Table 9 Comparisons of computing time with different methods in ten-station system

Figure 7 presents the optimal total reservoir storage levels in each month, where the highlighted line is the result under the mean value scenario of natural inflow, and the other lines are solutions for all the scenario cluster centers. It illustrates that the proposed method can provide many candidate proposals corresponding to various operating circumstances.

Fig. 7
figure 7

Optimal reservoir volumes for all the scenario cluster centers

The probability density curves and cumulative probability distribution curves of the objective function are compared in Fig. 8 with and without consideration of water inflow correlation. It can be observed that water inflow correlation has little influence on the mean value of the generation. However, the correlation increases the range of variation of the total generation output, resulting in a higher probability of small or large total generation. The correlation of natural inflow correlation should therefore be considered in the assessment of total generation.

Fig. 8
figure 8

Comparison showing the impact of natural inflow correlation

5 Conclusion

This paper proposes a computationally efficient stochastic optimization algorithm to solve the MTHS problem for cascaded hydropower systems. Latin hypercube sampling and the Cholesky decomposition method are employed to formulate the random natural inflows accounting for correlation. Scenario bundling and sensitivity analysis are used to obtain the objective function solutions of all scenarios, and to accelerate the calculation. Two-station and ten-station cascaded hydropower systems are used to investigate the proposed method.
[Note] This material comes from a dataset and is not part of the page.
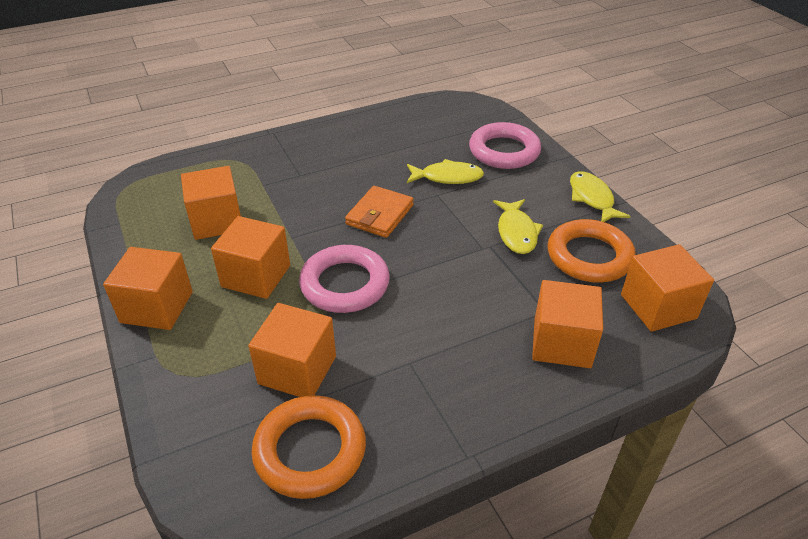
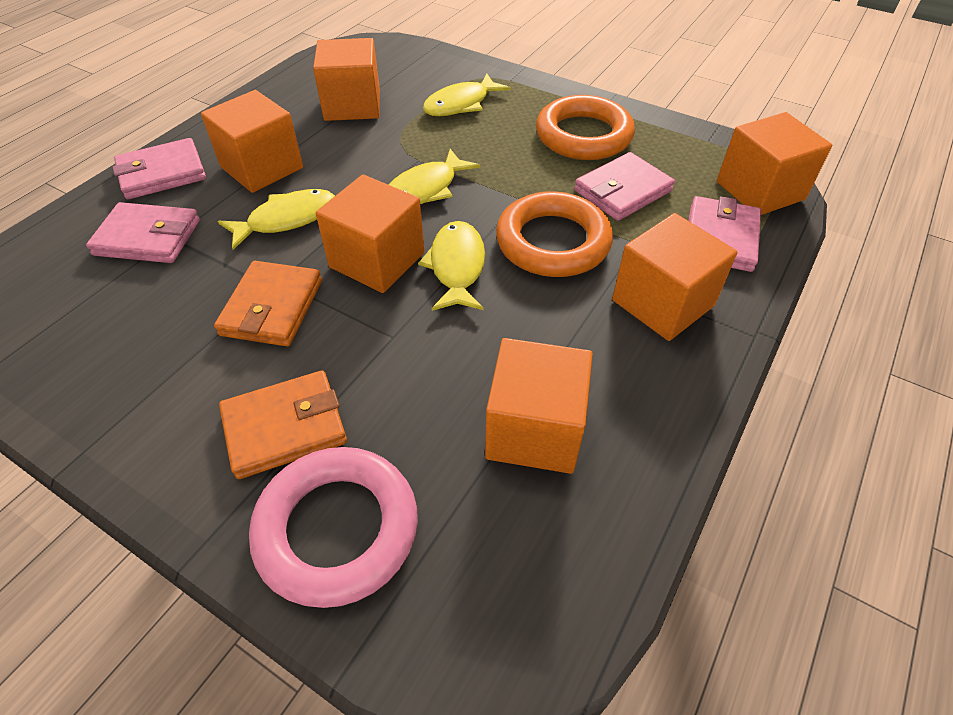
orange wallet: [345,186,414,238] = 1 -> [214,261,322,346] [219,370,347,479] = 2
pink ring: [299,245,390,313] [469,122,541,169] = 2 -> [249,447,418,608] = 1
pink wallet: none = 0 -> [86,202,200,263] [113,138,206,199] [574,152,675,221] [688,196,761,272] = 4
yellow fish: [407,159,484,184] [493,199,543,254] [570,171,631,222] = 3 -> [218,189,335,250] [389,149,480,204] [418,221,485,311] [423,74,511,116] = 4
Conclusions are summarized as follows:

  1. 1)

    The proposed Latin hypercube sampling with Cholesky decomposition combined with SB and LC-SB-SA to solve the stochastic MTHS problem has the merits both in calculation speed and precision compared with LC alone and LC-SB. Thus LC-SB-SA is able to yield the probability distribution of the objective function solution rapidly and reliably, and operators can make decisions in a better way to reduce risks.

  2. 2)

    The appropriate bundling distance parameter can be selected according to the requirements of actual operating conditions. Generally, if the parameter is smaller, it is possible to achieve higher solution accuracy with the expense of longer computing time.

  3. 3)

    Natural inflow correlation has a significant impact on the estimated generation. Scheduling without consideration of natural inflow correlation significantly misjudges the fluctuation of total energy production. Consequently, the solutions of MTHS problem become more realistic by adding such correlation to simulations.

  4. 4)

    While coping with many random and correlated variables as in a ten-station system, this approach can still provide an accurate probability curve of total power generation for assessment of mid-term hydro scheduling.

Further work may include pumped hydro storage facilities to adapt to grids with high penetration of variable renewable generation.